## Action item A
Rewrite the HRV study summary from "Purpose of the" to "random forest classifier.", replacing "random forest classifier" with "gradient boosting classifier".
## Action item B
Extend the HRV study summary beyond its last sentence.

Purpose of the Study:

  • To introduce a novel HRV processing method incorporating filtering and iterative Gaussian-based data imputation.
  • To evaluate the proposed method's effectiveness in preserving physiological and time-series characteristics of HRV signals.
  • To compare the proposed method against traditional interpolation techniques for stress classification using a random forest classifier.

Main Methods:

  • Development of an iterative data imputation technique using a Gaussian distribution, considering physiological aspects like HRV distribution, RR variability, and normal boundaries.
  • Application of the proposed method and standard interpolation techniques (linear, pchip, spline) to reconstruct HRV signals from data with varying percentages of missing values.
  • Classification of stress versus relaxation using a random forest algorithm on features extracted from the reconstructed HRV signals.

Main Results:

  • The proposed iterative imputation method achieved a stable F1 score of 61% for stress classification, even with high percentages of missing data.

## Given data
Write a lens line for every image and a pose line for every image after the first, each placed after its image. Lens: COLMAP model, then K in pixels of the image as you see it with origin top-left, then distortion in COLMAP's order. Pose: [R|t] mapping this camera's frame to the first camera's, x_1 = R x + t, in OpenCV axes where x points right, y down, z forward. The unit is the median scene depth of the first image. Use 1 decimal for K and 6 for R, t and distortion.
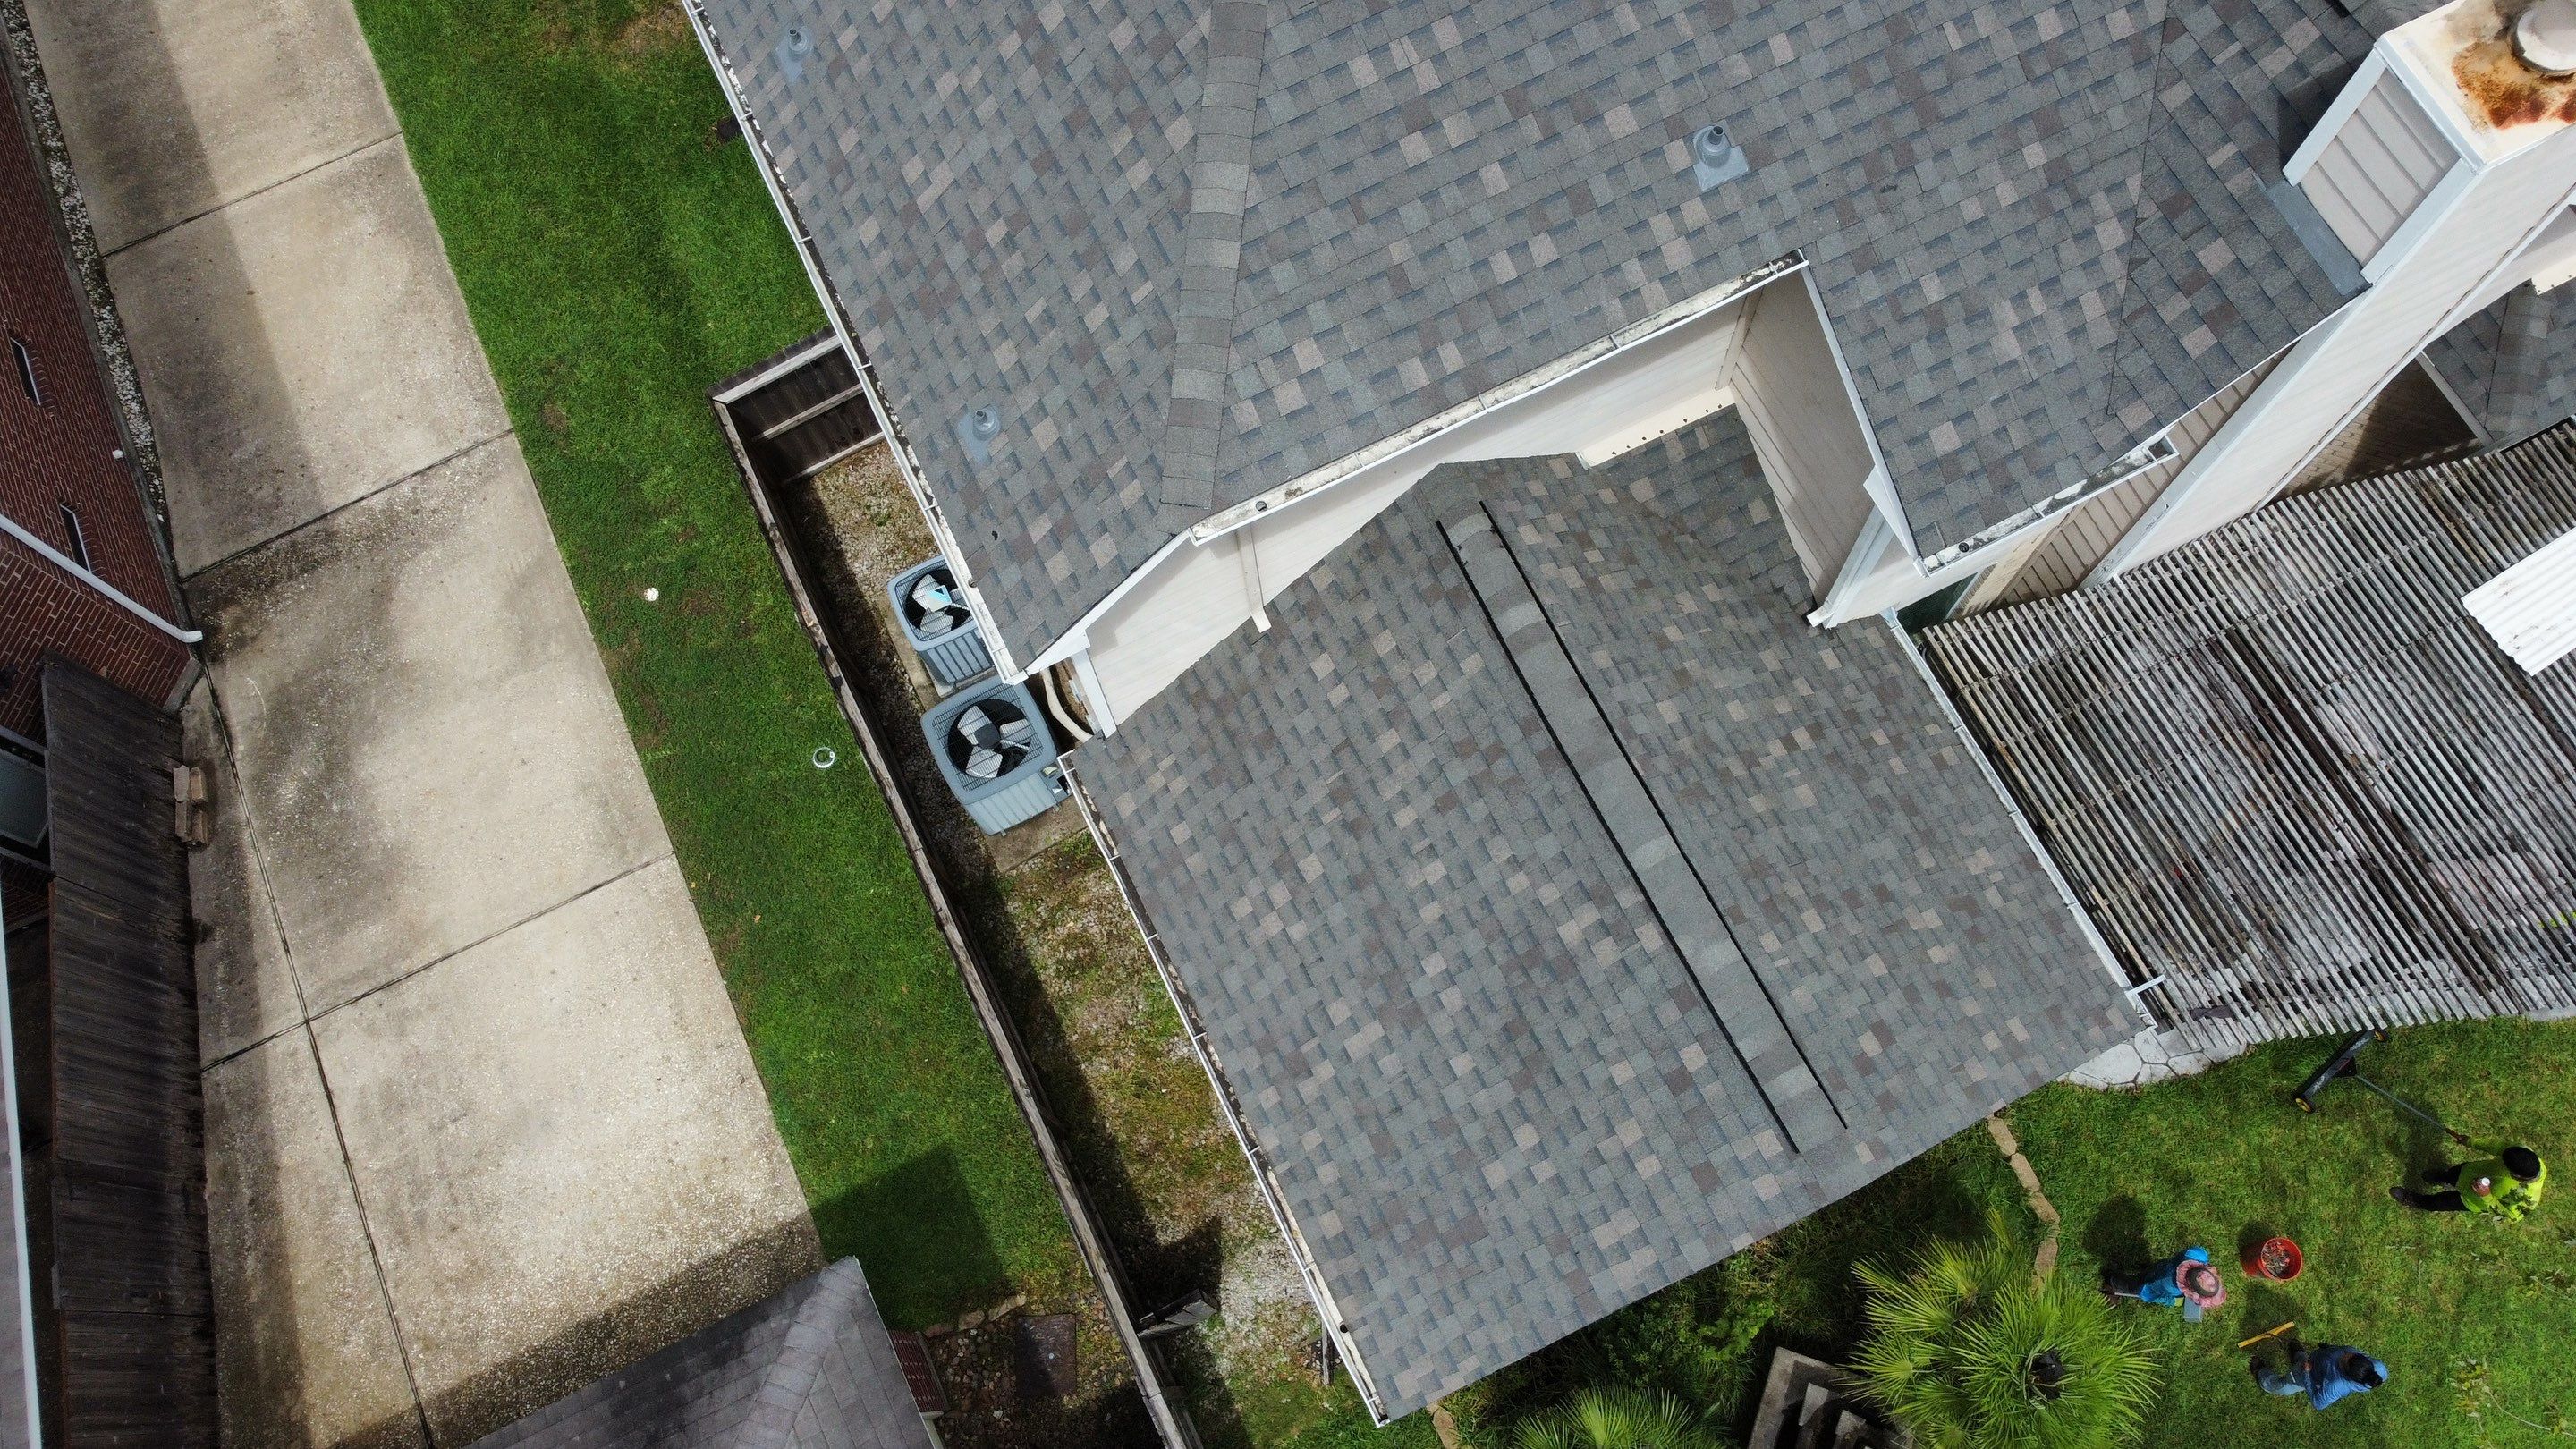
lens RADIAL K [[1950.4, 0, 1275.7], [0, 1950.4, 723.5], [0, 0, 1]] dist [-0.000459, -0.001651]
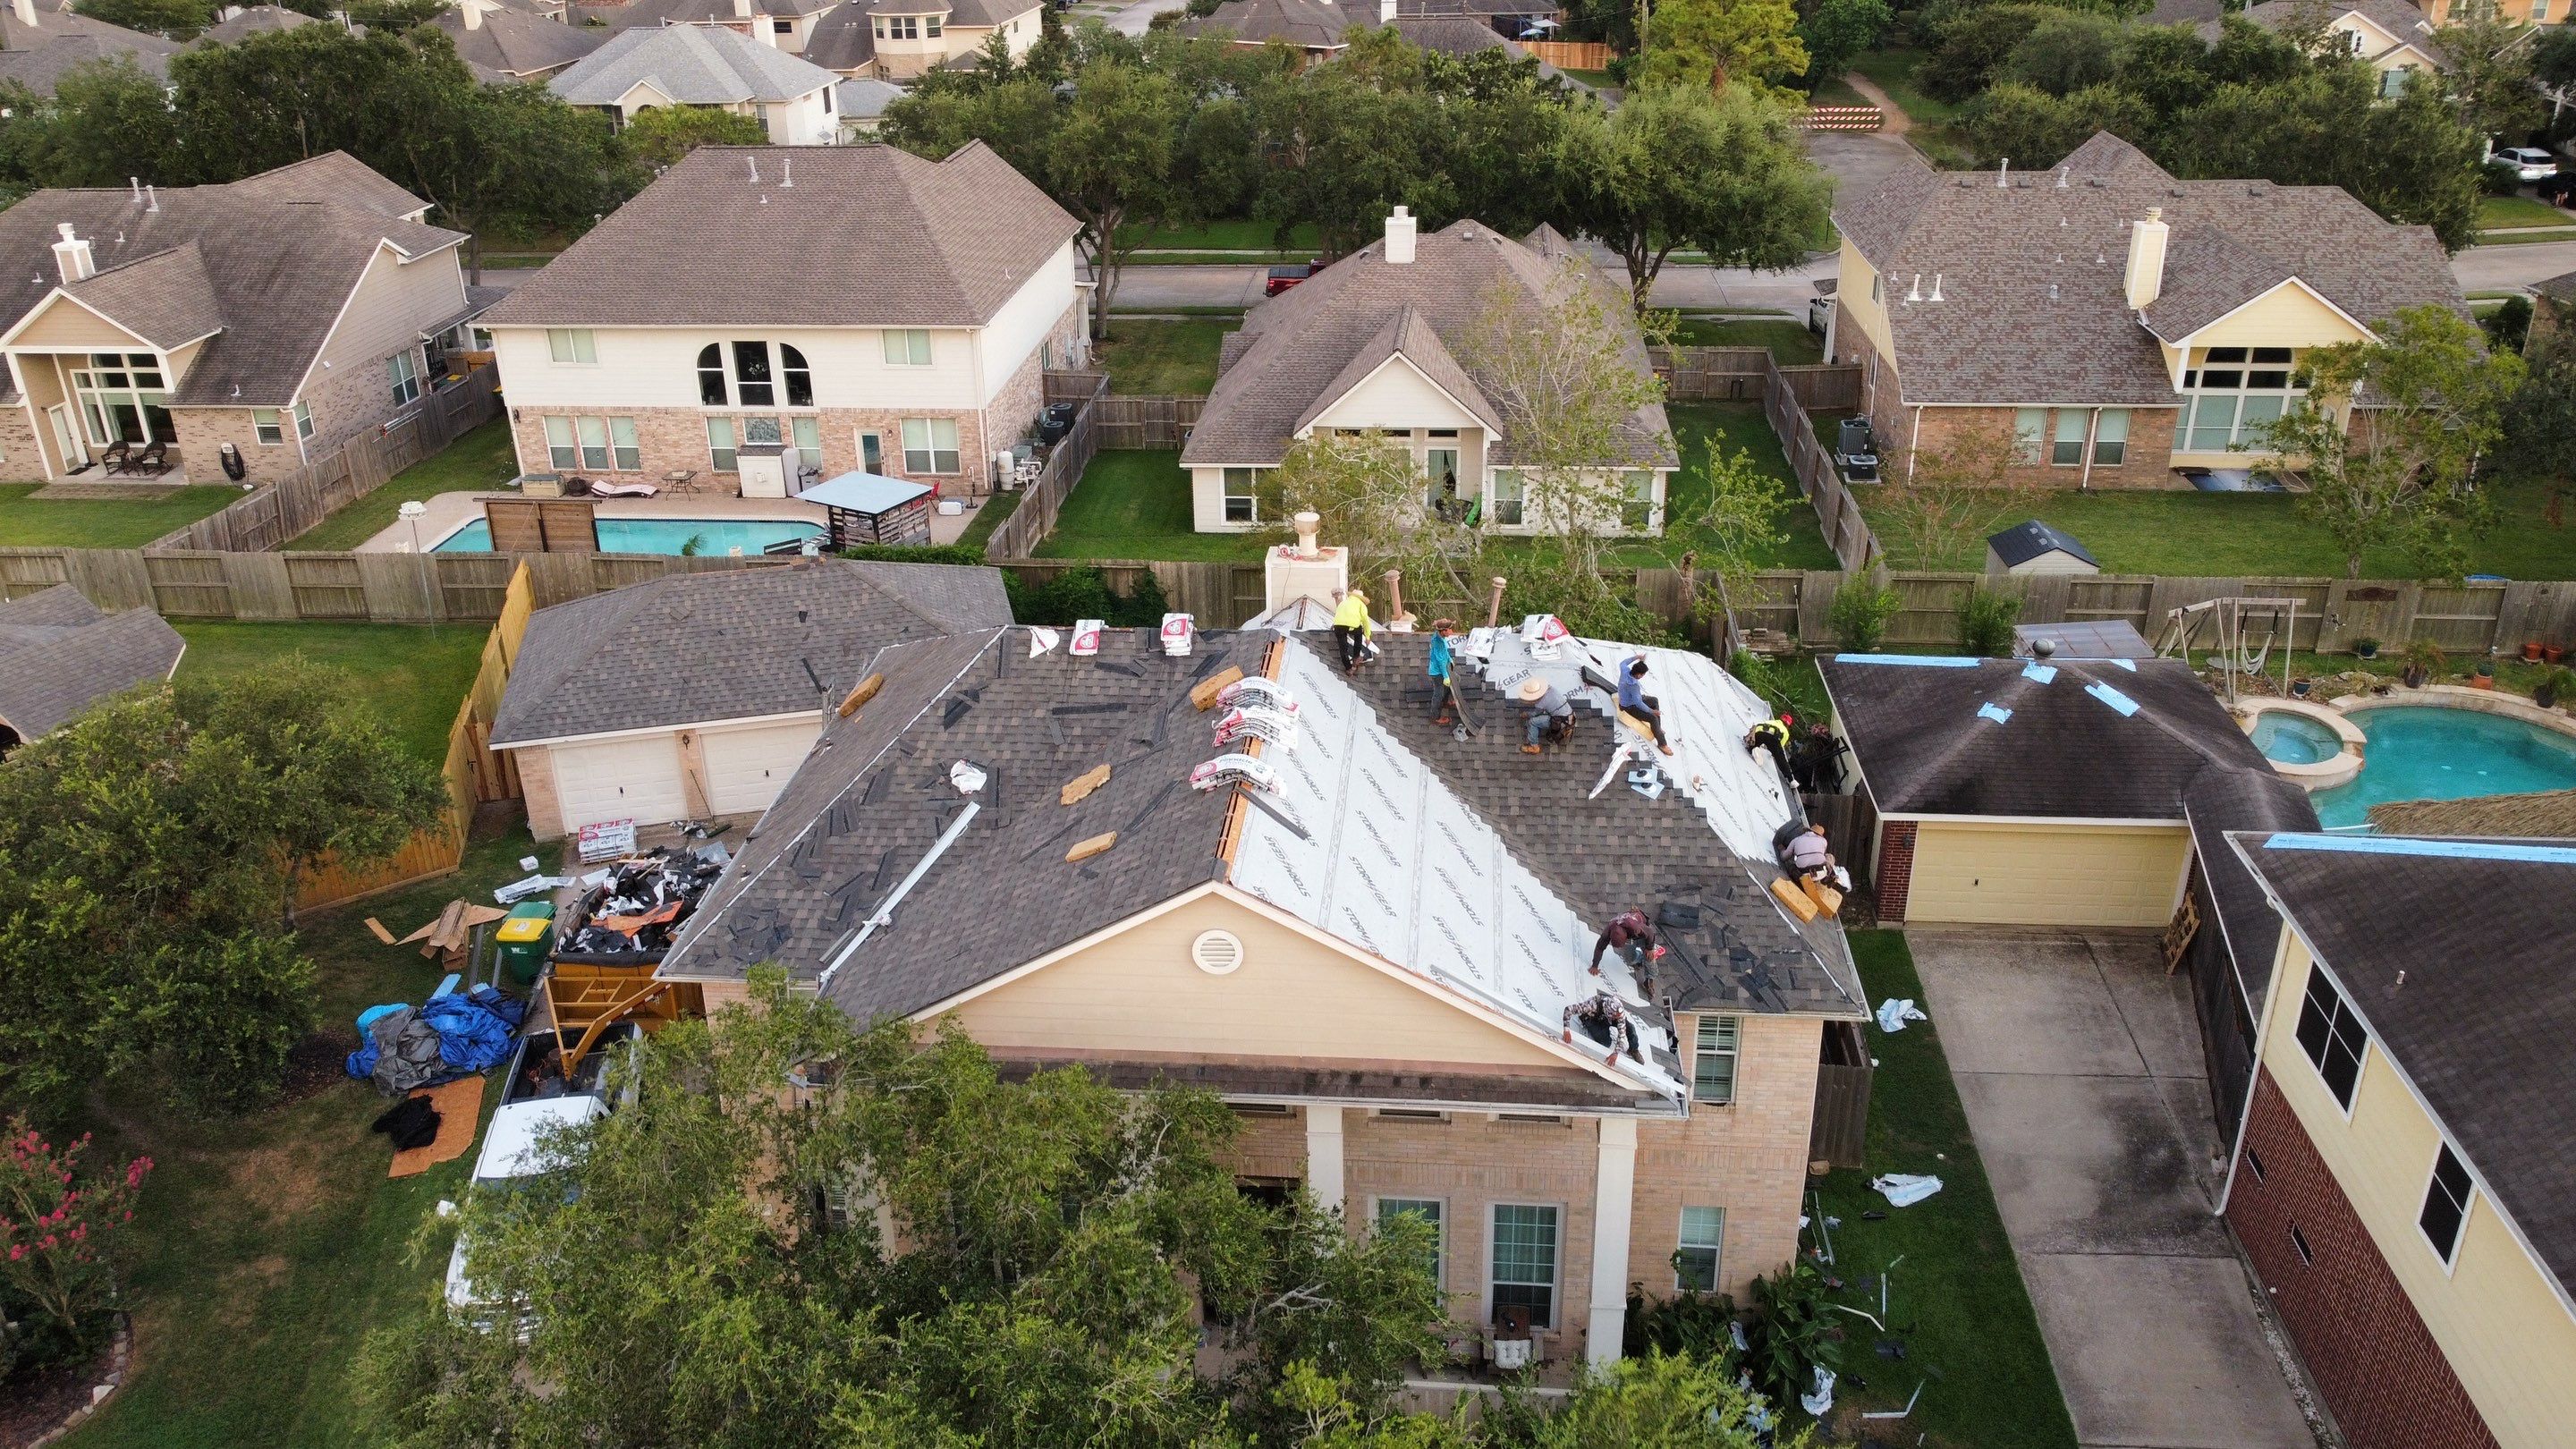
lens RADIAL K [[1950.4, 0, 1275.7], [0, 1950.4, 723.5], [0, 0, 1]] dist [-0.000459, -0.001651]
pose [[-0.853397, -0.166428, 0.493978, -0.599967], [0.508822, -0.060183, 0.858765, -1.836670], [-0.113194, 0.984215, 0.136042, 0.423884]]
---
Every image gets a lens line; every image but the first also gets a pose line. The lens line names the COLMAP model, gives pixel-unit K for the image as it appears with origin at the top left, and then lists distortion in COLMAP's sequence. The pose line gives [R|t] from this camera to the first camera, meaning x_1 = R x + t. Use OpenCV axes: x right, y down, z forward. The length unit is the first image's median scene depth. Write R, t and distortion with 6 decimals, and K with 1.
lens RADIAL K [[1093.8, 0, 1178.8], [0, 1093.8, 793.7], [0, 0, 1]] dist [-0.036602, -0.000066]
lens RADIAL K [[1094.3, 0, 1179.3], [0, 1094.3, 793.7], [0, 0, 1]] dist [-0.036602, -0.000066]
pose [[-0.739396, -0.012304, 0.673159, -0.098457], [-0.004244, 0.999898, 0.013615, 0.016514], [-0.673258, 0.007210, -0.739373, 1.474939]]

## Written answer A
Purpose of the Study:

  • To introduce a novel HRV processing method incorporating filtering and iterative Gaussian-based data imputation.
  • To evaluate the proposed method's effectiveness in preserving physiological and time-series characteristics of HRV signals.
  • To compare the proposed method against traditional interpolation techniques for stress classification using a gradient boosting classifier.

## Written answer B
  • Traditional interpolation methods yielded approximately 54% F1 score with low missing data percentages, dropping to around 44% with increased data loss.
  • The proposed method demonstrated superior performance and robustness compared to other imputation techniques, particularly in scenarios with substantial data corruption.

Conclusions:

  • The novel HRV processing method, utilizing iterative Gaussian imputation, offers significant advantages over conventional interpolation for signal reconstruction.
  • This advanced imputation technique enhances the accuracy of stress classification from wearable-derived HRV data, especially when dealing with considerable data loss.
  • The findings suggest the proposed method is a more reliable approach for analyzing ambulatory HRV data in real-world applications, including medical diagnosis.